§ REQUIREMENT: Copy the rows from the first one through the line containing "コロナ騒動でフライトが欠航！？ えみこ旅AUS編＃24", replacing "ACTUALIDAD" with "NOTICIAS" and leaving all else unchanged.
┄┄┄┄┄┄
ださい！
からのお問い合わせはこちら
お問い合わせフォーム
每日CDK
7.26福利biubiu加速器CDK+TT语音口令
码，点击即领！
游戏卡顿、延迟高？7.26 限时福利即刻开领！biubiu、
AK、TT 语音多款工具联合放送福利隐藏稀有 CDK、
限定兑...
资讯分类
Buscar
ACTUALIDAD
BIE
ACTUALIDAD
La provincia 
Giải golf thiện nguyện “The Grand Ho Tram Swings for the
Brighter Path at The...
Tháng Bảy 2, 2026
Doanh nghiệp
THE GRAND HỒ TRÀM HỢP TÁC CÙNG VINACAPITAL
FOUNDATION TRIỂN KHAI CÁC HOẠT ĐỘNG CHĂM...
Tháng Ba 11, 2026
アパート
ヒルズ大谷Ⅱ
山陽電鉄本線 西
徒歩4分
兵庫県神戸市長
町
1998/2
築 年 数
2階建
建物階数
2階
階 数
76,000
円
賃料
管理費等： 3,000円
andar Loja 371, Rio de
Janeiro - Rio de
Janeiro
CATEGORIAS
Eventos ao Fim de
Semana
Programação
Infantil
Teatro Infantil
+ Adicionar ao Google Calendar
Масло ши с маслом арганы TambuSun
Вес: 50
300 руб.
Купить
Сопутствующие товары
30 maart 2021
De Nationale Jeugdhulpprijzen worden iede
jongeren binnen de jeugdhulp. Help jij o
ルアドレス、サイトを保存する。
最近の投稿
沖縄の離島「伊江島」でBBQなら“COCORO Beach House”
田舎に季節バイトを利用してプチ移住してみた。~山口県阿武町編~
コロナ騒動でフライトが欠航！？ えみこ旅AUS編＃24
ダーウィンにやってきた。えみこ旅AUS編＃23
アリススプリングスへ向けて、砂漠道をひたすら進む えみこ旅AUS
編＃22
┄┄┄┄┄┄
§ OUTPUT OF THE EXERCISE:
ださい！
からのお問い合わせはこちら
お問い合わせフォーム
每日CDK
7.26福利biubiu加速器CDK+TT语音口令
码，点击即领！
游戏卡顿、延迟高？7.26 限时福利即刻开领！biubiu、
AK、TT 语音多款工具联合放送福利隐藏稀有 CDK、
限定兑...
资讯分类
Buscar
NOTICIAS
BIE
NOTICIAS
La provincia 
Giải golf thiện nguyện “The Grand Ho Tram Swings for the
Brighter Path at The...
Tháng Bảy 2, 2026
Doanh nghiệp
THE GRAND HỒ TRÀM HỢP TÁC CÙNG VINACAPITAL
FOUNDATION TRIỂN KHAI CÁC HOẠT ĐỘNG CHĂM...
Tháng Ba 11, 2026
アパート
ヒルズ大谷Ⅱ
山陽電鉄本線 西
徒歩4分
兵庫県神戸市長
町
1998/2
築 年 数
2階建
建物階数
2階
階 数
76,000
円
賃料
管理費等： 3,000円
andar Loja 371, Rio de
Janeiro - Rio de
Janeiro
CATEGORIAS
Eventos ao Fim de
Semana
Programação
Infantil
Teatro Infantil
+ Adicionar ao Google Calendar
Масло ши с маслом арганы TambuSun
Вес: 50
300 руб.
Купить
Сопутствующие товары
30 maart 2021
De Nationale Jeugdhulpprijzen worden iede
jongeren binnen de jeugdhulp. Help jij o
ルアドレス、サイトを保存する。
最近の投稿
沖縄の離島「伊江島」でBBQなら“COCORO Beach House”
田舎に季節バイトを利用してプチ移住してみた。~山口県阿武町編~
コロナ騒動でフライトが欠航！？ えみこ旅AUS編＃24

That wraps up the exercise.